Monday, October 4, 2010

Digital Nation

Digital Nation

This video was assigned to us in our online class this past week.  It's a full-fledged documentary (about an hour and a half long) and it brings up a lot of interesting points.  As someone who feels stuck between this digital age and "the old days," I am really fascinated to hear about this new generation that has grown up never knowing anything other than always being connected.  According to this video, I am an "immigrant" to this world: as connected as I feel, I'm not a digital native like these young people. ...That makes me feel old.

The section on the middle school in the Bronx fascinated me.  It doesn't surprise me one bit that after getting laptops and access to technology in school that they were more engaged and gang activity went down.  The projects that were being done with technology are just more engaging for students, and technology is enhancing their learning of the material.

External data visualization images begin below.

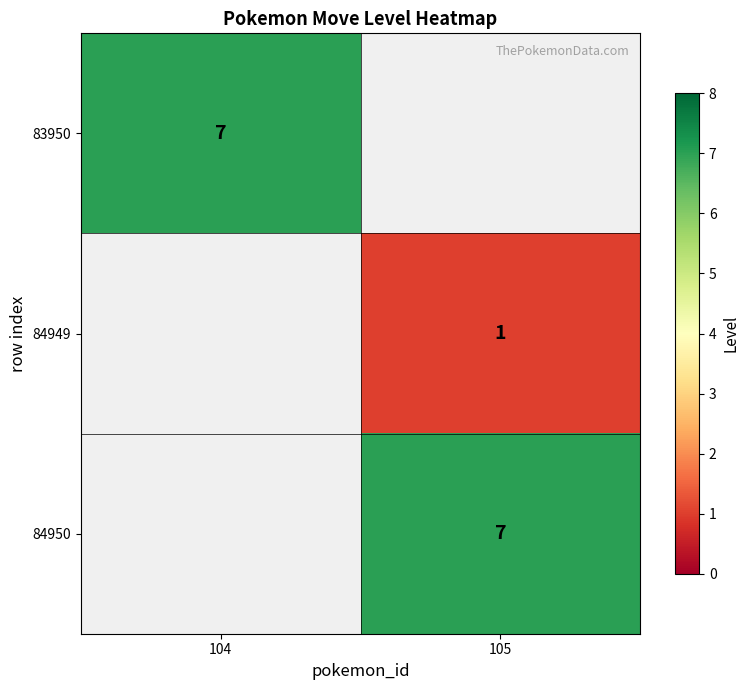

The 83950 series shows 7 at 104. True or false?

True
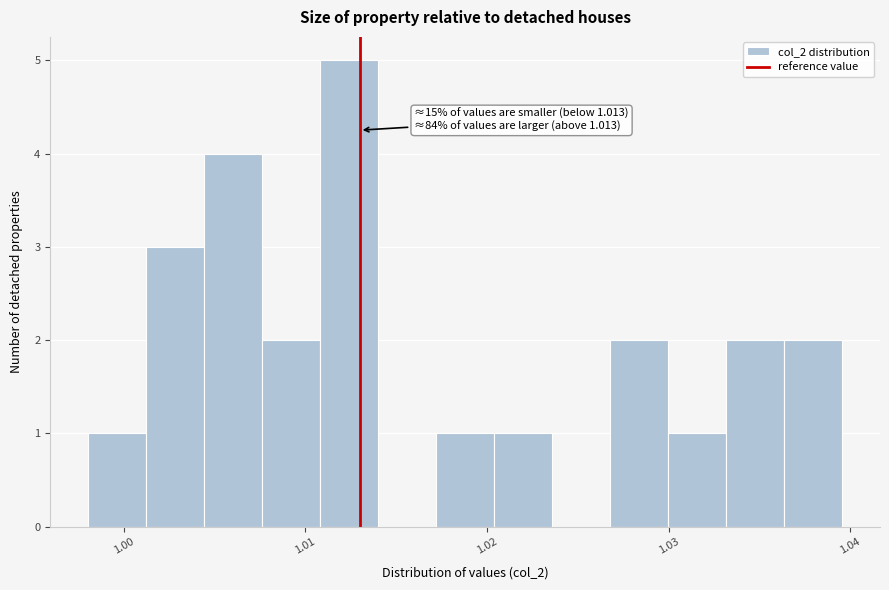

Read against the x-axis, roughly where is the centre of the tallest bar?

1.012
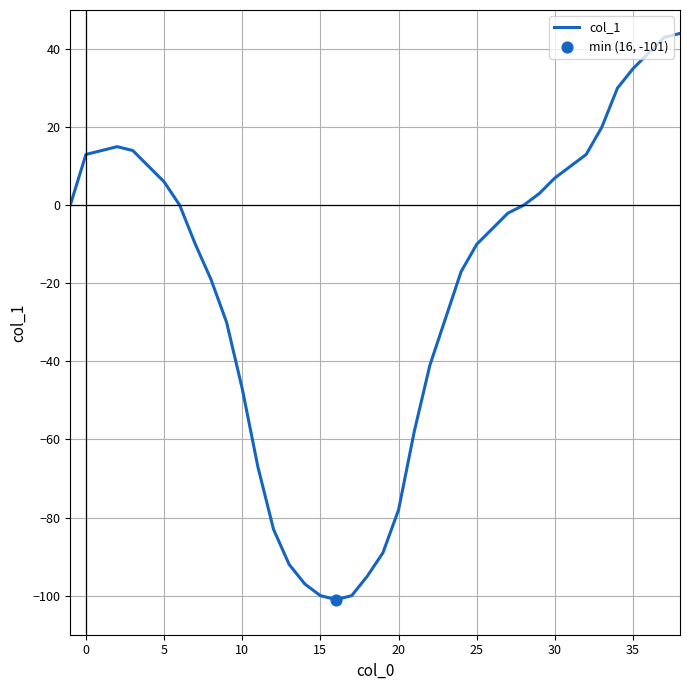

What is the difference between the maximum and minimum values?

145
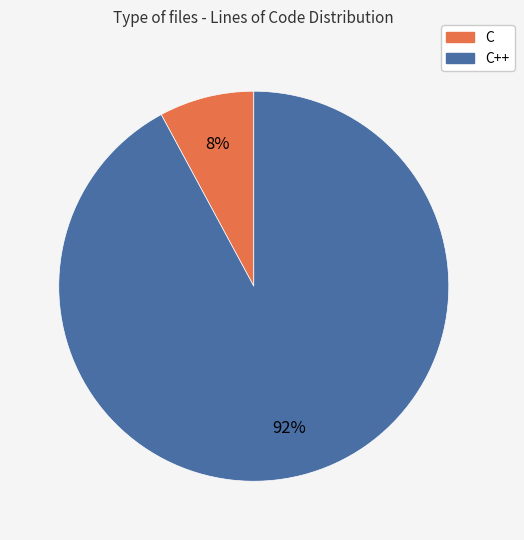

To the nearest percent, what is the combined percentage of C and C++?

100%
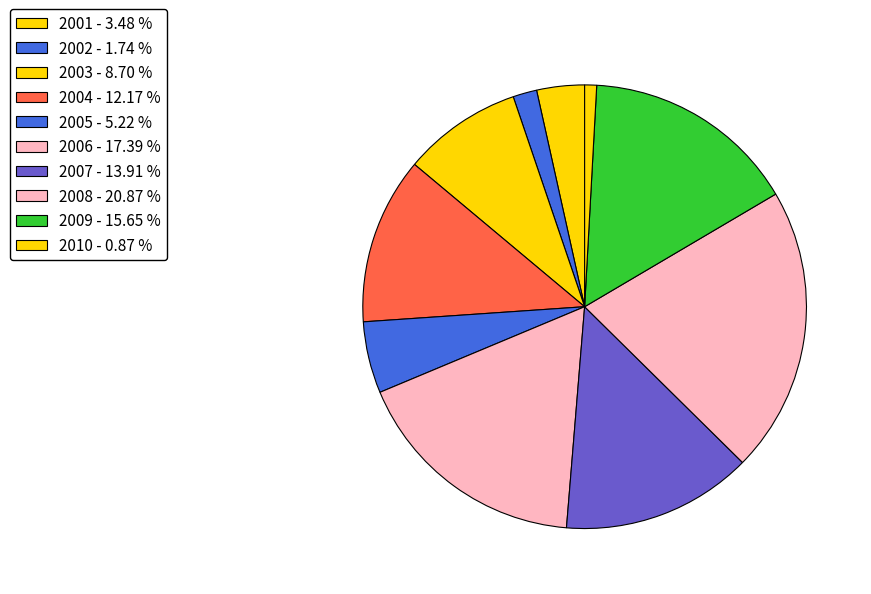

How much of the chart is everything except 2004?

87.8%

On the flip side...the next section talks about how students are becoming "dumber."  Their academic capabilities aren't the same as they used to be.  Teachers cannot assign novels longer than 200 pages because student simply don't have the attention span and won't read it.  Students no longer write essays...they write in paragraphs.  They are too distracted, too busy, to sit down and write more than one paragraph at a time.  This is the negative of the digital nation, and this is what worries me.  Why can we not have the best of both worlds--the positives we are seeing at places like the middle school in the Bronx, but also still being able to write and read a book proficiently?

There will always be positives and negatives--it all depends on how you let it into your life.  I feel grateful that I am at an age where I have been able to embrace technology and it has affected my life greatly, but that I know what it is like to live without it--there was life before technology, and it was pretty good.  We all got along without it.  But that was in a different time, with a different generation.  I am trying to embrace the fact that there are people who don't know what that's like.